Survei Pusat Pengkajian Islam dan Masyarakat tahun 2004 menunjukkan realitas masyarakat beragama, khususnya Islam, Indonesia yang cukup mengerikan. Survei tersebut menemukan data 24,8% responden yang keberatan jika orang Kristen mengajar di sekolah negeri; 40,8% responden Islam keberatan jika orang Kristen mengadakan kebaktian di sekitar tempat tinggalnya; dan 49,9% responden Islam yang keberatan jika penganut Kristen membangun gereja di sekitar tempat tinggalnya. Kendati hal itu masih pada tataran sikap, namun sudah cukup menjelaskan bahwa potensi kekerasan agama memang cukup besar di Indonesia. 

Pada posisi seperti ini, gerakan pemikiran yang diusung oleh organisasi semacam JIL mendapat tempat yang sangat istimewa.
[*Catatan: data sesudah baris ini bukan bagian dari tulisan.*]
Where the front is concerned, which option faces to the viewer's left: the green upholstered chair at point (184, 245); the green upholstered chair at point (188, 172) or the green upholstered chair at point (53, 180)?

Dengan penjelasan teologis yang baik, aktivis JIL berjuang untuk menghilangkan penafsiran berperspektif kekerasan dalam beragama. Sulit dibayangkan bagaimana sebuah negara bisa mencapai kemakmuran di tengah ancaman terhadap kebebasan warga negara untuk berpendapat, berserikat, berusaha dan beragama. Sulit dibayangkan bagaimana produktifitas dan kreatifitas bisa muncul dari masyarakat yang terkungkung dalam belenggu teologis yang anti-rasio. 

Dengan demikian, tuduhan bahwa JIL bergerak di awan tanpa berpijak di bumi memiliki cacat konseptual. Ide tidak pernah muncul dari ruang hampa, melainkan selalu membawa serta pijakan kontekstualnya.